As revealing as Dawkins' rant is that the Washington Post published it, and the string of horrors in the comments thread. Even the Bishop Williamson affair had not called forth so much sheer brute hate for the Church; but then, those who objected to Williamson and to the SSPX were not all motivated by hatred for the Church - they included people like me, who love it. In this case, the only thing that can possibly call forth so many haters is the Church itself; and anyone who wants to claim that anti-Catholicism is not one of the main, the driving forces in modern culture and politics must first explain away this horrible outburst of bigotry and hatred.

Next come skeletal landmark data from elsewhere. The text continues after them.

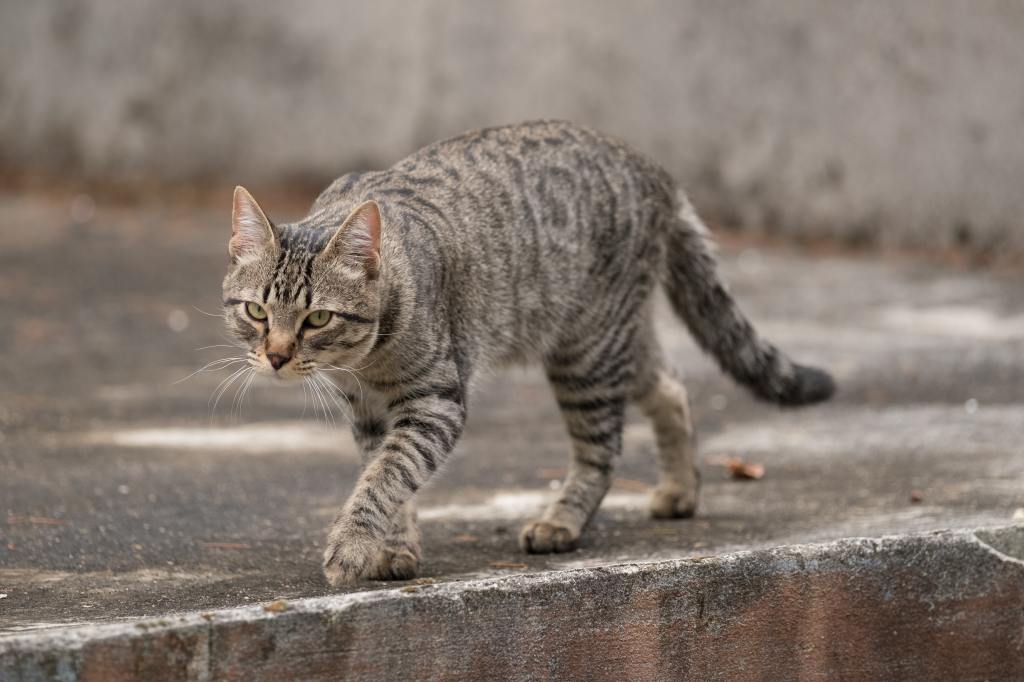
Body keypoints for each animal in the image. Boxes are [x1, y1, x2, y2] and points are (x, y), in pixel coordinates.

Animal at [220, 118, 835, 585]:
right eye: (256, 312)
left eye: (317, 318)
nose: (276, 356)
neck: (363, 366)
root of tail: (649, 165)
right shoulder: (369, 413)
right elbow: (386, 475)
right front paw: (393, 548)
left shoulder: (435, 402)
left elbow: (388, 476)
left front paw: (351, 546)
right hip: (614, 338)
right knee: (669, 385)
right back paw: (681, 489)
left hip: (586, 351)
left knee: (603, 449)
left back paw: (561, 521)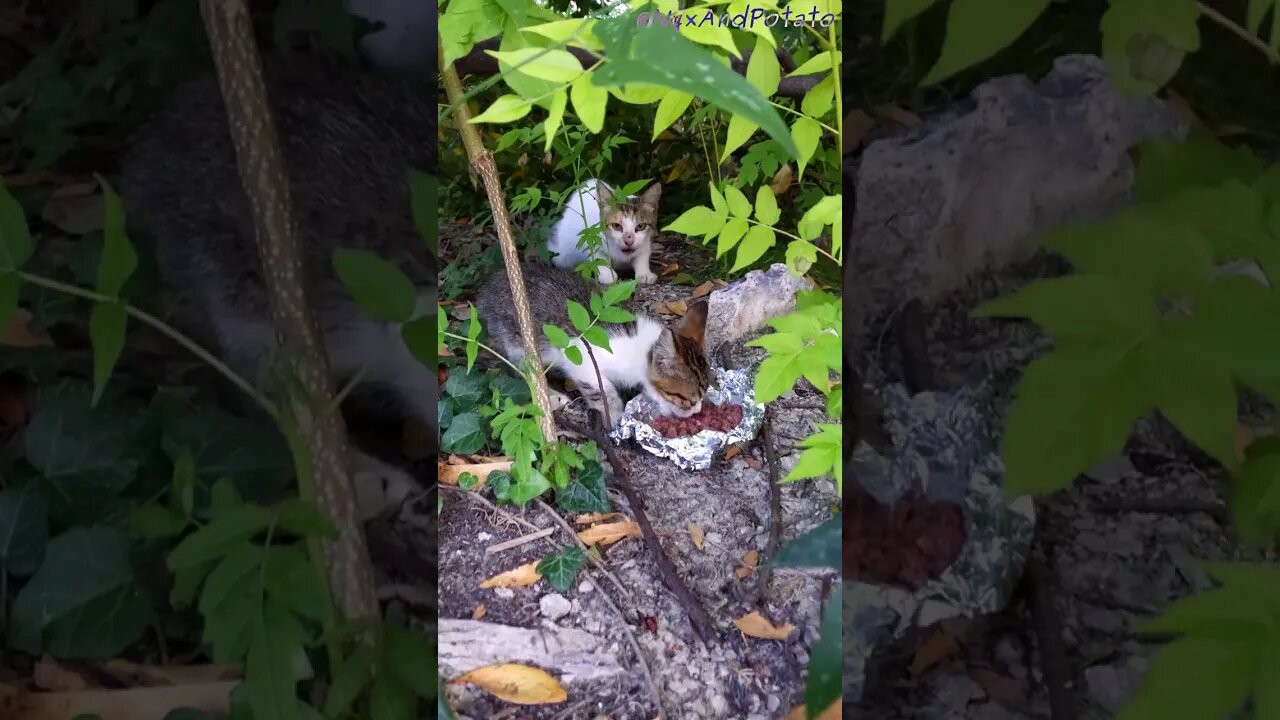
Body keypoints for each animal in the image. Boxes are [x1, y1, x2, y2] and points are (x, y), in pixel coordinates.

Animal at [476, 263, 716, 420]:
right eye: (687, 399)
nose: (697, 411)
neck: (640, 348)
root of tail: (488, 288)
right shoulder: (581, 357)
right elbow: (603, 391)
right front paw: (615, 418)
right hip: (518, 339)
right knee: (524, 371)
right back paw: (552, 397)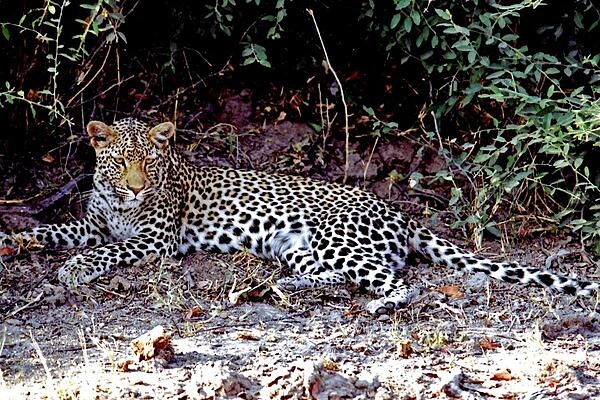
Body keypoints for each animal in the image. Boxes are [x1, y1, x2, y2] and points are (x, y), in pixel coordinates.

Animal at [0, 117, 596, 314]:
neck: (118, 203)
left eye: (150, 162)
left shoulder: (153, 242)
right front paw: (18, 239)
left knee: (397, 281)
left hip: (340, 239)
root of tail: (398, 212)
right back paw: (283, 287)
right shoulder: (90, 222)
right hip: (301, 247)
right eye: (121, 160)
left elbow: (108, 250)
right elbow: (58, 229)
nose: (133, 187)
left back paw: (379, 304)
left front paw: (74, 270)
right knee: (331, 276)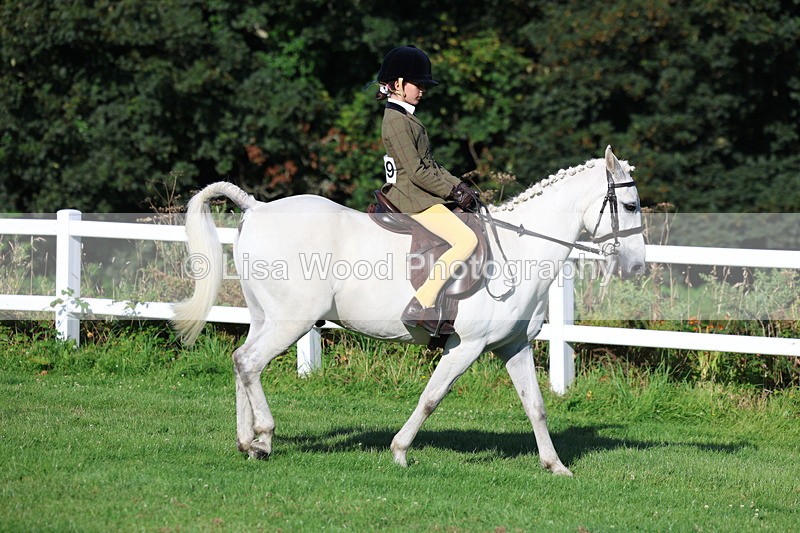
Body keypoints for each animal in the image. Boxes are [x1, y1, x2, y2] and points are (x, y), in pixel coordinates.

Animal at [172, 146, 646, 476]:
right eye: (630, 206)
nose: (638, 266)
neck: (518, 250)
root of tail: (259, 208)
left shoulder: (512, 347)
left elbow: (536, 406)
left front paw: (555, 466)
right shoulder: (466, 346)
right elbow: (432, 397)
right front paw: (400, 453)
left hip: (265, 318)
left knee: (240, 361)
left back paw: (246, 442)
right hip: (291, 322)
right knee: (250, 363)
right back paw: (264, 438)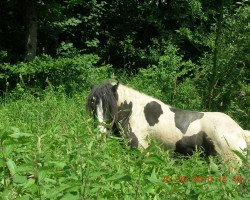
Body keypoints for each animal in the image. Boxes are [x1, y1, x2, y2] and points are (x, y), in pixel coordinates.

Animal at [86, 81, 250, 164]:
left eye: (110, 107)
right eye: (93, 105)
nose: (101, 134)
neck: (134, 112)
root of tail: (240, 131)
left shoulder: (141, 150)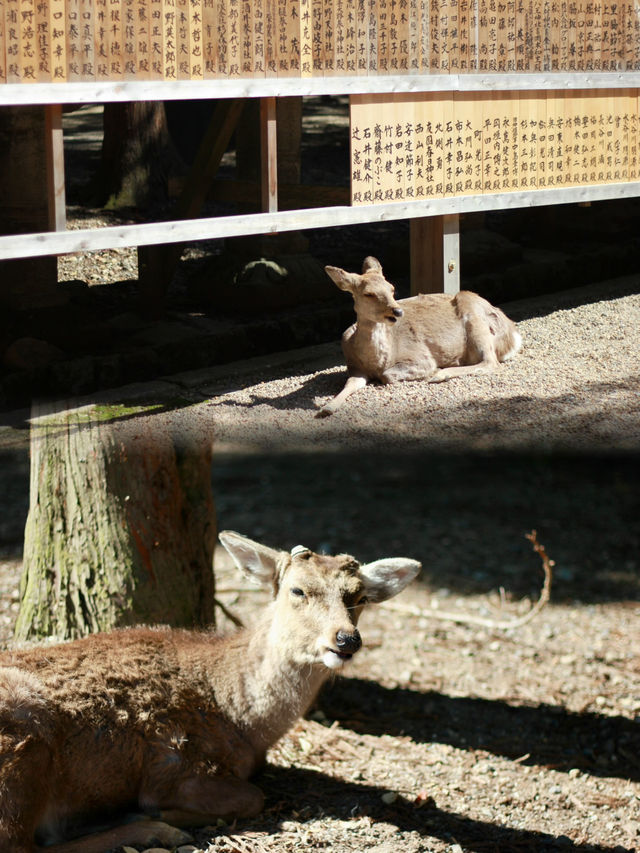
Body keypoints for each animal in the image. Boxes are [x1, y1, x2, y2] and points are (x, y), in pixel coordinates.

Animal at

Date: 2009-11-01 05:42 am (UTC)
From: [identity profile] fpb.livejournal.com
I mean that the average liberal world-view can no more be derived from an atheist viewpoint than the opposite can. Atheism has no logical connection with it. Using atheism as a basis to campaign for the liberal bundle of causes-of-the-week is as rational as using Christianity to campaign for vegetarianism. And I insist that unless atheism bases its claim on reason and logic, it has no basis at all. That nearly every atheist is not coherent does not surprise me in the least, but does not change the matter. It was not us who demanded to be called "the brights". (To the contrary.... "I thank you, Father, because You have hidden these things from the wise and the mighty, and have revealed them to children.")

Date: 2009-11-01 06:32 am (UTC)
ext_402500: (Default)
From: [identity profile] inverarity.livejournal.com
The brights? Come on. They exist almost entirely on the Internet, and don't represent more than a small fraction even of Internet atheists. Atheists aren't "demanding" to be called anything.

It sounds like your grievance is specifically with Richard Dawkins.

Date: 2009-11-01 08:13 am (UTC)
From: [identity profile] fpb.livejournal.com
I certainly do not have to like a man who, if he ever had any kind of political power, would indubitably start a persecution. Nor do I have to favour superstition and ignorance. But if you think that Dawkins is not representative, I would like you to tell me who bought all thouse hundreds of thousand of copies of his books (and of the equally crude and ignorant Harris and Hutchens), who made him a media phenomenon, and who keeps listening to him. Those sure weren't Southern Baptists who crowded the debate thread after his star appearance on the Washington Post.